Judaism requires that the world completely repair itself (tikkun olam) so that the ground is ripe and sanctified for the return of Messiah. This end-times figure, whether Elijah redivivus or not, is very much a co-signer to the tradition of Messiah that held three primary goals as far back as David: A House for the Lord, a House for David, and the Establishment of Land. Thus, a third temple will be constructed, the Messiah will be someone from the House of David, descendant from his line, and all Jews will eventually come back to the land they are to possess. And what of the rest of us? Well, God dwelling among his people and the world knowing who God is will come to him and worship him, although the manner is unclear. It does not necessarily seem like mass conversion will be necessary. Maybe like Cyrus the Great, God’s first messiah, he will only require tribute. This tripartite formula is also found in Christianity's Book of Revelation.


Hinduism

Kalki, the final incarnation of Vishnu offers one such eschatological vision in Hinduism. Kalki, like Jesus comes on a white horse with a sword (in his hand not like Christianity in his mouth). This metahistorical narrative takes place after the Kali Yuga, or this present age, in which death and destruction are the rule and not the exception. The golden age, or more accurately Satya Yuga, comes as a time in which peace will rule and all violence will cease. Like our Jewish friends who believe in the reestablishment of the temple, so our Indian friends taking from their own practices envision the end as one in which meditation is supremely important and as an inevitable establishment as something universal.

Consider the following sutta:

"Lord Kalki, the Lord of the universe, riding His swift horse Devadatta and, sword in hand, will travel over the earth exhibiting His eight mystic powers and eight special qualities of Godhead. Displaying His unequalled effulgence and riding with great speed, He will kill by the millions those thieves and rogues who have dared dress as kings."

Islam

Mahdi, in Islam, comes only from the extra-canonical hadiths, where he is said to assist Jesus in his parousia (second coming). In numerous views that accept the Madhi, he brings in an Islamic age of law and various practices intrinsic to Islamic ritual. Like Christianity, Judaism, Hinduism, and even Buddhism, it comes as the ultimate vengeance against a religious world that is divided. Umma Salam, a wife of Muhammad, was said to have stated that the Madhi will wipe out all superstitions save Islam. Unbelievers will come to believe and follow Sharia Law.
Some Final Thoughts

In ages where such religions have been marginalized in their earthly forms, their eternal forms no doubt offer a kind of reprisal in which not only they but all people take over the characteristics of their religions. In effect, it is a type of victory narrative.
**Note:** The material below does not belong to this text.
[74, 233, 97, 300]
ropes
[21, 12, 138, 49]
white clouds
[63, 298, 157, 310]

In all of these eschatologies, they immediately follow our age, which makes it all the more imperative that we as the generation that is going to bring all this upon us act soberly and responsibly. Of course in religions where there are no channels or cycles of rebirth, it makes sense to think that from the Axial Age onward (900 – 500 BCE) when the knowledge of religion increases and ever sophisticates, humankind represents the zenith of its own longings.

Those like Rudyard Kipling who say that East and West are too far apart, forget that there were incursions, even in the Axial Age, where religions touched. For example, the kingdom of the Buddhist Gandhara was interdicted by Greek Hellenistic influences, typified in much of the architecture. It was during this time that glimpses of Maitreya could be seen most prominently often in some combination with Greek gods. Could this be because the Greeks, who followed Christ hundreds of years later, were interested connoisseurs of religion, as we see in the melding of the Logos of Stoicism with the Messiah of Judaism? All food for thought…
In the end (excuse the pun), there is much in common with the way religious peoples think about themselves and the end of the world. Many see a victory for their way of life, their ideology, etc.